If creating a bottom level acceleration structure from clusters, the cluster references that make up the bottom level acceleration structure are specified with below structure. Refer to the spec for more details on individual parameters:
typedef struct VkClusterAccelerationStructureBuildClustersBottomLevelInfoNV {
uint32_t clusterReferencesCount;
uint32_t clusterReferencesStride;
VkDeviceAddress clusterReferences;
} VkClusterAccelerationStructureBuildClustersBottomLevelInfoNV;
If building a triangle cluster, the input data, e.g. vertex data, index data, opacity micromaps etc., are specified with the below structure. Refer to the spec for more details on individual parameters:
typedef struct VkClusterAccelerationStructureBuildTriangleClusterInfoNV {
uint32_t clusterID;
VkClusterAccelerationStructureClusterFlagsNV clusterFlags;
uint32_t triangleCount:9;
uint32_t vertexCount:9;
uint32_t positionTruncateBitCount:6;
uint32_t indexType:4;
uint32_t opacityMicromapIndexType:4;
VkClusterAccelerationStructureGeometryIndexAndGeometryFlagsNV baseGeometryIndexAndGeometryFlags;
uint16_t indexBufferStride;
uint16_t vertexBufferStride;
uint16_t geometryIndexAndFlagsBufferStride;
uint16_t opacityMicromapIndexBufferStride;
VkDeviceAddress indexBuffer;
VkDeviceAddress vertexBuffer;
VkDeviceAddress geometryIndexAndFlagsBuffer;
VkDeviceAddress opacityMicromapArray;
VkDeviceAddress opacityMicromapIndexBuffer;
} VkClusterAccelerationStructureBuildTriangleClusterInfoNV;
If building a triangle cluster template, the input data, e.g. vertex data, index data, opacity micromaps etc., are specified with below structure. Refer to the spec for more details on individual parameters:
typedef struct VkClusterAccelerationStructureBuildTriangleClusterTemplateInfoNV {
uint32_t clusterID;
VkClusterAccelerationStructureClusterFlagsNV clusterFlags;
uint32_t triangleCount:9;
uint32_t vertexCount:9;
uint32_t positionTruncateBitCount:6;
uint32_t indexType:4;
uint32_t opacityMicromapIndexType:4;
VkClusterAccelerationStructureGeometryIndexAndGeometryFlagsNV baseGeometryIndexAndGeometryFlags;
uint16_t indexBufferStride;
uint16_t vertexBufferStride;
uint16_t geometryIndexAndFlagsBufferStride;
uint16_t opacityMicromapIndexBufferStride;
VkDeviceAddress indexBuffer;
VkDeviceAddress vertexBuffer;
VkDeviceAddress geometryIndexAndFlagsBuffer;
VkDeviceAddress opacityMicromapArray;
VkDeviceAddress opacityMicromapIndexBuffer;
VkDeviceAddress instantiationBoundingBoxLimit;
} VkClusterAccelerationStructureBuildTriangleClusterTemplateInfoNV;
instantiationBoundingBoxLimit
is the address of a bounding box within which all instantiated clusters must lie. The bounding box is specified by six 32-bit floating-point values in the order MinX, MinY, MinZ, MaxX, MaxY, MaxZ.

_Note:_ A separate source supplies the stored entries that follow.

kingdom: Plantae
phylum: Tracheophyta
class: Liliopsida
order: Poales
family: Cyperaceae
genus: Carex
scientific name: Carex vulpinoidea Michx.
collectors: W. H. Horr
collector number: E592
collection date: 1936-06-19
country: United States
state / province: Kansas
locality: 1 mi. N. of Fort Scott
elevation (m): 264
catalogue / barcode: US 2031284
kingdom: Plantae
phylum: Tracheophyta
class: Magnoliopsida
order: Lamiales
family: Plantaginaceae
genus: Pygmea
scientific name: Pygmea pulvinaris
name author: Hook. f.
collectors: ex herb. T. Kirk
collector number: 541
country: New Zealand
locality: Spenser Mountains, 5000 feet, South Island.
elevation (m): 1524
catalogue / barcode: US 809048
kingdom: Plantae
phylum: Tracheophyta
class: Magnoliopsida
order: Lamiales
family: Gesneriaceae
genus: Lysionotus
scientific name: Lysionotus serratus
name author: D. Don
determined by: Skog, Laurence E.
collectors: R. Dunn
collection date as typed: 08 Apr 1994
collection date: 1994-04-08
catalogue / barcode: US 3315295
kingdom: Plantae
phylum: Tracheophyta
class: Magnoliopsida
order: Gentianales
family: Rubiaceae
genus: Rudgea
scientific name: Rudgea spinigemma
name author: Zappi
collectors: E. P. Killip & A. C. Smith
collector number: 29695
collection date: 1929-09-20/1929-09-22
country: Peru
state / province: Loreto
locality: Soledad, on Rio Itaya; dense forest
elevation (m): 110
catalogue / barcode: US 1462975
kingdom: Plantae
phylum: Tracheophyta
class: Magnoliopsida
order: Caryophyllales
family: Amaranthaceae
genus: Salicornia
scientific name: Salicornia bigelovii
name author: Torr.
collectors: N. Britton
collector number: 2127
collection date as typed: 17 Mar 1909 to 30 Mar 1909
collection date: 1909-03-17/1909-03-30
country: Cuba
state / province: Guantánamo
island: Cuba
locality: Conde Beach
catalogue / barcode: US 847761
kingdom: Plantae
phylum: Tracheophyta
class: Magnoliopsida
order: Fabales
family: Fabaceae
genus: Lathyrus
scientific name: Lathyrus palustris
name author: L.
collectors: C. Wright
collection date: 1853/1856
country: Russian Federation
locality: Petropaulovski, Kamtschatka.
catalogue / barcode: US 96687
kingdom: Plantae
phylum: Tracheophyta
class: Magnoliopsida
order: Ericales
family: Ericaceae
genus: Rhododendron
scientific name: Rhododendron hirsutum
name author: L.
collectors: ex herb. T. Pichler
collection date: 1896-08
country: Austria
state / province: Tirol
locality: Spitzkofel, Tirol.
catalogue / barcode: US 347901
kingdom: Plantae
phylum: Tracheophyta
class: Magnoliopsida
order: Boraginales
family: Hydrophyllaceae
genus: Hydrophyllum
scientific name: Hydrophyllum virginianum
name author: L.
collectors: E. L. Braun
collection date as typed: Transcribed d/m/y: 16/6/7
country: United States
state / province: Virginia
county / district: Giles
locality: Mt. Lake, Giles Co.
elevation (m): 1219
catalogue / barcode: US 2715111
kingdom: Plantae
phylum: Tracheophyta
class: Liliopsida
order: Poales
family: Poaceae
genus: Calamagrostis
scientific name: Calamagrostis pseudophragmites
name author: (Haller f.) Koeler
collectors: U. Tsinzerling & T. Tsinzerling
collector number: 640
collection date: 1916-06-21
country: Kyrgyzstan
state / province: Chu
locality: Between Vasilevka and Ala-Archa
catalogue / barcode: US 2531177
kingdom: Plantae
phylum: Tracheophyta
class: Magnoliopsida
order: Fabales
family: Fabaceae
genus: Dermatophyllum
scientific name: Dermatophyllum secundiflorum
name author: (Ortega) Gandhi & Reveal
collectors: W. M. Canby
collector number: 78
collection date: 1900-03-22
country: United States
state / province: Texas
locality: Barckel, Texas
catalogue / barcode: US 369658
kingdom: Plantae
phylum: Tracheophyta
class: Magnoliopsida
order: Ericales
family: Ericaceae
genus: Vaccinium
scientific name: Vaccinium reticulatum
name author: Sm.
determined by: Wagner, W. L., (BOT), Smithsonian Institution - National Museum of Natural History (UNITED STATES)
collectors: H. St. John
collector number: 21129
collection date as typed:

If instantiating a triangle cluster template, the address of the template along with cluster specific values are specified with below structure. Refer to the spec for more details on individual parameters.
typedef struct VkClusterAccelerationStructureInstantiateClusterInfoNV {
uint32_t clusterIdOffset;
uint32_t geometryIndexOffset:24;
uint32_t reserved:8;
VkDeviceAddress clusterTemplateAddress;
VkStridedDeviceAddressNV vertexBuffer;
} VkClusterAccelerationStructureInstantiateClusterInfoNV;
5. Issues
1) Why use a separate VkRayTracingPipelineClusterAccelerationStructureCreateInfoNV
structure
to enable the feature instead of a pipeline bit?
RESOLVED: Yes. The extension was originally provisional and we did not want to use a pipeline bit. This should be revisited when the extension is promoted.
2) Do cluster acceleration structures support serialization/deserialization? RESOLVED: No. The current specification does not support it but could be added if there is interest.